Among the entries below, find every line that has "Panel" and pull it out.

----- Supplied information

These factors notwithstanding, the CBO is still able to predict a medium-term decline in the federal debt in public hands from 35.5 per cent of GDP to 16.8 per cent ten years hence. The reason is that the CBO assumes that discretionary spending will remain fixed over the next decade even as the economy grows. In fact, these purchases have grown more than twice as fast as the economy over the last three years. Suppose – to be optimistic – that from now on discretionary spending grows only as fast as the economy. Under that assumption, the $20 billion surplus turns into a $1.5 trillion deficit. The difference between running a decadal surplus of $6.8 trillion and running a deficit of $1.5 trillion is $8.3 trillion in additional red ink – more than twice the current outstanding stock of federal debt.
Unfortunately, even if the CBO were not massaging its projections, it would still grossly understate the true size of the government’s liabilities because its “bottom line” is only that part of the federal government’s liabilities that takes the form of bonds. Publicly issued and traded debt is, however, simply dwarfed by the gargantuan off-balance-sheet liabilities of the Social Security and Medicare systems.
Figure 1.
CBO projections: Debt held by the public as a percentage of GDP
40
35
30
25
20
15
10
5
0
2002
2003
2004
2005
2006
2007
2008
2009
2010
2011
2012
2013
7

----------
----- Supplied information

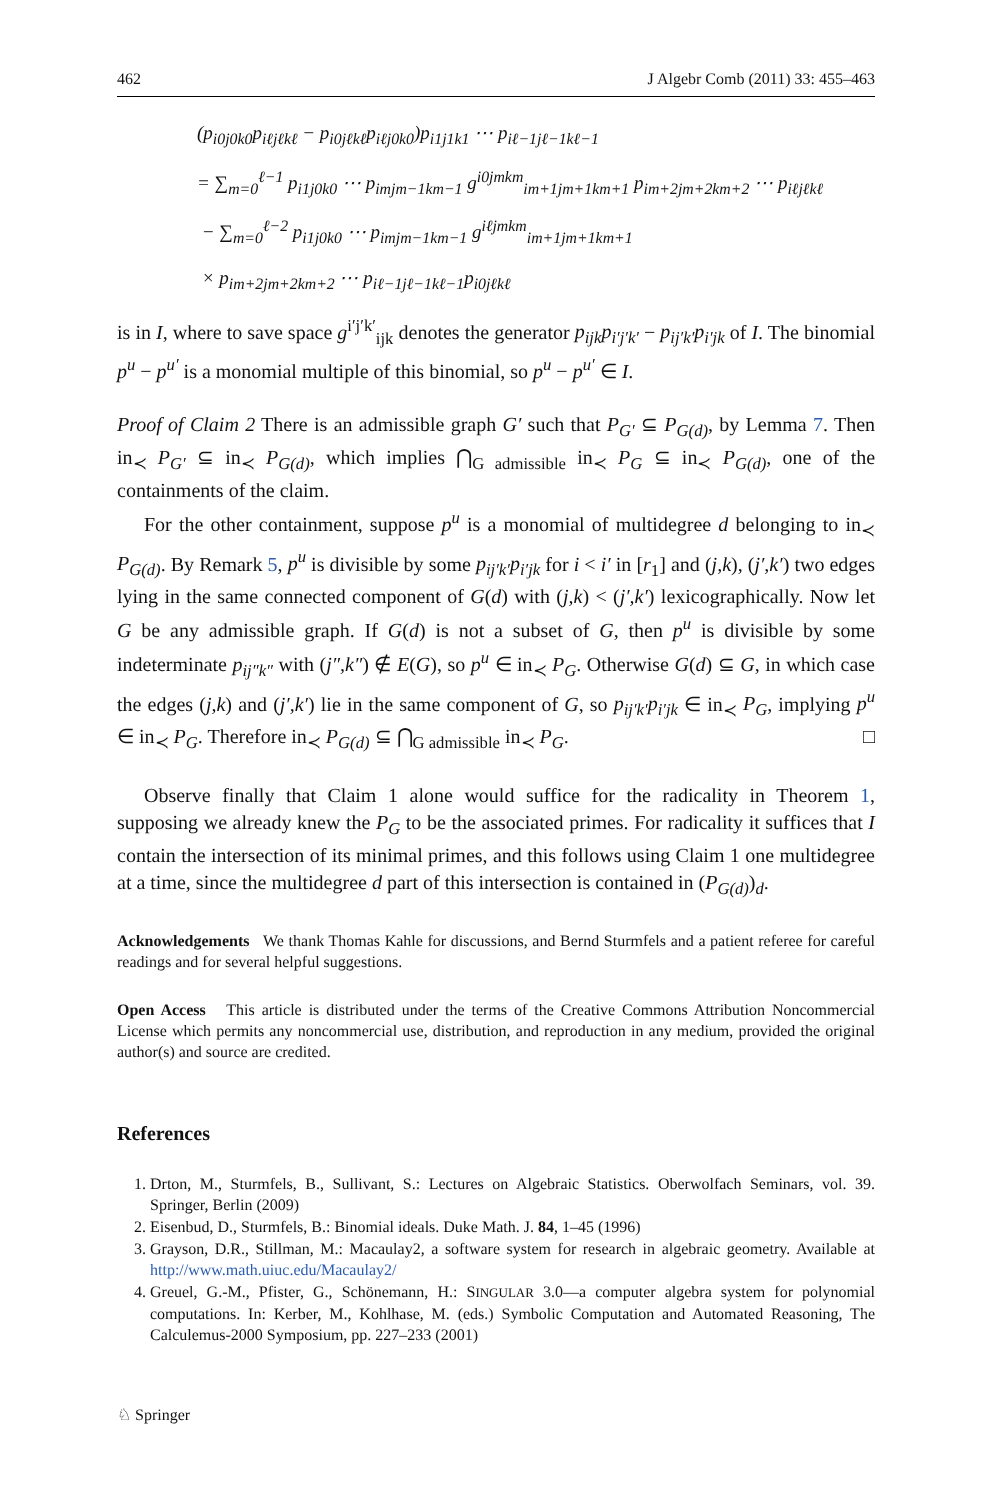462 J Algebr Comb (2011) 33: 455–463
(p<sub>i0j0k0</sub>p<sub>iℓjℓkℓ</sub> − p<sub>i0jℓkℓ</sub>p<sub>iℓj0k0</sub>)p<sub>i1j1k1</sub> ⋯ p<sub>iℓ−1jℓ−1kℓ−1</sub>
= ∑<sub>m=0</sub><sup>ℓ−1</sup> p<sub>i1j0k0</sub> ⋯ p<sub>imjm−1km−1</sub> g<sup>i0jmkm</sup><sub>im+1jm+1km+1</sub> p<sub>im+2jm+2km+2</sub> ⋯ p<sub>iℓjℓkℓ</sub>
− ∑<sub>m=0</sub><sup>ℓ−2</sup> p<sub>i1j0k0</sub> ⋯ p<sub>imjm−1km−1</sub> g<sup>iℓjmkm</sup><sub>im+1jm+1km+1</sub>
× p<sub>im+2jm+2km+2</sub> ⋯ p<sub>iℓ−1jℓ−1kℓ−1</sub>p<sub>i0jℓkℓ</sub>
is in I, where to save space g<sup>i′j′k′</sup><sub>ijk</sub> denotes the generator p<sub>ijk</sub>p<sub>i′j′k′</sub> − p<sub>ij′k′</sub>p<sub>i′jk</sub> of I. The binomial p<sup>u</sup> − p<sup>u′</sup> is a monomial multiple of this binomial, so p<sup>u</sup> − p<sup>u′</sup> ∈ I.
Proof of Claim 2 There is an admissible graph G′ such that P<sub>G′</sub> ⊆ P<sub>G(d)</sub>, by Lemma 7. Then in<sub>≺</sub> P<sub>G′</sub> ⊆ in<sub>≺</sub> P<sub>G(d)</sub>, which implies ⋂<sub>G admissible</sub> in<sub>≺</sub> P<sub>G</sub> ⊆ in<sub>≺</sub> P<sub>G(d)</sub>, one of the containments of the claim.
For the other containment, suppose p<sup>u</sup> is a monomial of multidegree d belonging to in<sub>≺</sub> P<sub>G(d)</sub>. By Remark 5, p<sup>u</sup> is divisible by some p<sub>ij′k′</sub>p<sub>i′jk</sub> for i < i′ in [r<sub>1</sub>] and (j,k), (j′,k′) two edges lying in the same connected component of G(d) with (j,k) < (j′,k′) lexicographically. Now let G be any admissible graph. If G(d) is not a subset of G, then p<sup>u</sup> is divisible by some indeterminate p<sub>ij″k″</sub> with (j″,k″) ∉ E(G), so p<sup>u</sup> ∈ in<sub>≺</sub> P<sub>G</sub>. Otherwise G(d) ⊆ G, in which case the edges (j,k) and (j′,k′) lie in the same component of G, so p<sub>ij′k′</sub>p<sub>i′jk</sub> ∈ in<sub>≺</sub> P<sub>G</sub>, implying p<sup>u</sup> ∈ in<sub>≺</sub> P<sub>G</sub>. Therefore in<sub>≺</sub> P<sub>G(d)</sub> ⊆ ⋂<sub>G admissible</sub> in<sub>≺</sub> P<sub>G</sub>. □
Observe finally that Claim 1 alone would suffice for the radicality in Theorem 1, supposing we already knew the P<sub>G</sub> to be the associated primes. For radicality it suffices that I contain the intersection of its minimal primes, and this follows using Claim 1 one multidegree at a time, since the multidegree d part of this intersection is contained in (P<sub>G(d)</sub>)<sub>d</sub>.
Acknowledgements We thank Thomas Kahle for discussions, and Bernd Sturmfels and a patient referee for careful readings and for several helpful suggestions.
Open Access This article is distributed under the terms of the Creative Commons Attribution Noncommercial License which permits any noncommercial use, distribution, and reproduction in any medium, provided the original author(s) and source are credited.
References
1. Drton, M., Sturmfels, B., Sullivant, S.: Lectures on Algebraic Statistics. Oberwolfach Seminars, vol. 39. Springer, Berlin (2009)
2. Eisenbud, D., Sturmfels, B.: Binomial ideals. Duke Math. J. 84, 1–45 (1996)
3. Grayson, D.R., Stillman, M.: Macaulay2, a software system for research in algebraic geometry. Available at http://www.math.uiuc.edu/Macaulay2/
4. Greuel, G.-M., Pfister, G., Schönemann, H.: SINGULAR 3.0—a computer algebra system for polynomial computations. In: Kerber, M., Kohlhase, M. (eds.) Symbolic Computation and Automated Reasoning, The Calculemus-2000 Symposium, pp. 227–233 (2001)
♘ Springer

----------
----- Supplied information

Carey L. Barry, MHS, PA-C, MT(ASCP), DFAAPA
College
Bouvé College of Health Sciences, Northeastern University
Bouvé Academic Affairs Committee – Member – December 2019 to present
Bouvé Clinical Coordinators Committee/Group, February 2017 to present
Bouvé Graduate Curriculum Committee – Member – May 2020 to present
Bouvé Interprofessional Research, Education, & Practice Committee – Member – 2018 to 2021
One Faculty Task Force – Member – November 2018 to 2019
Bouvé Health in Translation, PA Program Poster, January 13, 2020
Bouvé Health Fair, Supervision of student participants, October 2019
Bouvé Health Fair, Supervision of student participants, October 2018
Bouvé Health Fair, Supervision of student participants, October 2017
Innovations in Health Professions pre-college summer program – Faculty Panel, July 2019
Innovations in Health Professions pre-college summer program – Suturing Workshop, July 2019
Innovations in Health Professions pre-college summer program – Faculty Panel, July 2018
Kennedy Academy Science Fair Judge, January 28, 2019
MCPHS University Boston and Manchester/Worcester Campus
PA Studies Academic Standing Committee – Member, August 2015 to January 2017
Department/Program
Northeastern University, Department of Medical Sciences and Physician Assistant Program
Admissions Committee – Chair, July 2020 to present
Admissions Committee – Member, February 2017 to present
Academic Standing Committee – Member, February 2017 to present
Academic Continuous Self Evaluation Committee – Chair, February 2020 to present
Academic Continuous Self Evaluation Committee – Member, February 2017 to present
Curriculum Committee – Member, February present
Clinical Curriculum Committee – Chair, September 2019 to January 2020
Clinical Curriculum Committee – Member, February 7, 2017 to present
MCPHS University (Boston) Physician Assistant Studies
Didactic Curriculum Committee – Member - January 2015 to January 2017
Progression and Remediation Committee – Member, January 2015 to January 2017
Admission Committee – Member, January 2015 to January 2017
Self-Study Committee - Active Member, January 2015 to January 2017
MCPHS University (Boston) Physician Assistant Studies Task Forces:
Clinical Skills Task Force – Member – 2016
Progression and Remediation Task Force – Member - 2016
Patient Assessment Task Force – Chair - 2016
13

----------

◆ Result of the task ◆
Innovations in Health Professions pre-college summer program – Faculty Panel, July 2019
Innovations in Health Professions pre-college summer program – Faculty Panel, July 2018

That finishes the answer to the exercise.